If a ball is thrown straight up from the top of a building that is 407 feet high, the position in feet
above the ground is given by the function s(t) = -16t^2 + 75t + 407 where t is the number of
seconds elapsed.
a. How high is the projectile after 3 seconds?
b. How long will it take for the ball to reach a height of 450 feet above the ground?
man, they gave you the function. Just plug in the numbers to find your answers.
(a) s(3) = -16*3^2 + 75*3 + 407
(b) solve s(t) = 450
To find the position of the ball at a particular time or height, we can substitute the given time or height value into the equation s(t) = -16t^2 + 75t + 407.
a. To find the height of the projectile after 3 seconds:
We need to substitute t = 3 into the equation s(t) = -16t^2 + 75t + 407.
s(3) = -16(3)^2 + 75(3) + 407
s(3) = -16(9) + 225 + 407
s(3) = -144 + 225 + 407
s(3) = 481
Therefore, the ball is 481 feet above the ground after 3 seconds.

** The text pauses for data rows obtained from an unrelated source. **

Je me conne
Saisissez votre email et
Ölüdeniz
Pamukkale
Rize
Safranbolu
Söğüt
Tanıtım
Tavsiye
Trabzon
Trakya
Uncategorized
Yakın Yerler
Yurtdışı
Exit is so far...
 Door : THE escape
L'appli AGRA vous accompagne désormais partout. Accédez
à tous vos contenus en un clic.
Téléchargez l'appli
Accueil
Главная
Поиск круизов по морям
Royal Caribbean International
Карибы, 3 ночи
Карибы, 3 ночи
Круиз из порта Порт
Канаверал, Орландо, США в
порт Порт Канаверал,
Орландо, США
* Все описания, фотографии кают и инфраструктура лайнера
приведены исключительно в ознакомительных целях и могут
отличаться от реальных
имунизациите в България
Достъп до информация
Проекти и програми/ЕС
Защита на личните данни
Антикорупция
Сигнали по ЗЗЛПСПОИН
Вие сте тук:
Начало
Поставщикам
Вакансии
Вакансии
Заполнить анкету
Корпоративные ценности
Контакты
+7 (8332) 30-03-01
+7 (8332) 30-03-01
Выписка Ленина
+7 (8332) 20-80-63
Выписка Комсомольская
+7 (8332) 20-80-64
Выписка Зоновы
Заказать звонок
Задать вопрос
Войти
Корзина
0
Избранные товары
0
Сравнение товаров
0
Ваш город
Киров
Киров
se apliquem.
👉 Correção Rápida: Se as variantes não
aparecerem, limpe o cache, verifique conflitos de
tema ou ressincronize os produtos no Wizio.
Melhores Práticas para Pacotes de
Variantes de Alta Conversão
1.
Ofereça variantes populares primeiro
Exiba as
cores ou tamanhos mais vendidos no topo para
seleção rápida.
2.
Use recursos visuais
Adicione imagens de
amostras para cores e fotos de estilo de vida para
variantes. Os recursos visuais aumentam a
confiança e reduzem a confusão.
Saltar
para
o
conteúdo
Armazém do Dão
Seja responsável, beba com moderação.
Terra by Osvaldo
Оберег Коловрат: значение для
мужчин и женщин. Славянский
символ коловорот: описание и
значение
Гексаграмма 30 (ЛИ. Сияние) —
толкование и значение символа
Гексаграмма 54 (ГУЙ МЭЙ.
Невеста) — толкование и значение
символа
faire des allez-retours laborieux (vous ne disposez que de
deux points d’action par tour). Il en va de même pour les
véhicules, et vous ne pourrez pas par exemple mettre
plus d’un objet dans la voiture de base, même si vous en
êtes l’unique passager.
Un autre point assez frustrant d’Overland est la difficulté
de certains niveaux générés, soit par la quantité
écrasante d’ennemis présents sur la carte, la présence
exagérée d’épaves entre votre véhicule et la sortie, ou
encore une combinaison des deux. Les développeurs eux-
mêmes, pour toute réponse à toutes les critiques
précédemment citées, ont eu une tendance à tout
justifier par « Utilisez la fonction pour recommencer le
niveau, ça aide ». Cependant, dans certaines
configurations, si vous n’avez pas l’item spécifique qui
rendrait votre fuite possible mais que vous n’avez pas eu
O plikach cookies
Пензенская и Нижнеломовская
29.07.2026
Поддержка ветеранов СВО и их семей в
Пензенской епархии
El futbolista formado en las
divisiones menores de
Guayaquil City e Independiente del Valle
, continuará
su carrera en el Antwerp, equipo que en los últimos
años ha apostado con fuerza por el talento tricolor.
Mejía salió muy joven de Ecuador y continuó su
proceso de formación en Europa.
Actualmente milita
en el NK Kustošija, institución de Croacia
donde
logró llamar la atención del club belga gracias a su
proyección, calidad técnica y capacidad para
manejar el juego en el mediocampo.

b. To find how long it will take for the ball to reach a height of 450 feet:
We need to solve the equation s(t) = 450 for t.
-16t^2 + 75t + 407 = 450
-16t^2 + 75t + 407 - 450 = 0
-16t^2 + 75t - 43 = 0
To solve this quadratic equation, we can use the quadratic formula:
t = (-b ± √(b^2 - 4ac)) / (2a)
Substituting a = -16, b = 75, and c = -43 into the quadratic formula:
t = (-75 ± √(75^2 - 4(-16)(-43))) / (2(-16))
t = (-75 ± √(5625 - 2752)) / -32
t = (-75 ± √(2873)) / -32
Since we are interested in the positive time, we can disregard the negative solution:
t ≈ (-75 + √(2873)) / -32
Using a calculator, we can find the approximate value:
t ≈ 4.79
Therefore, it will take approximately 4.79 seconds for the ball to reach a height of 450 feet above the ground.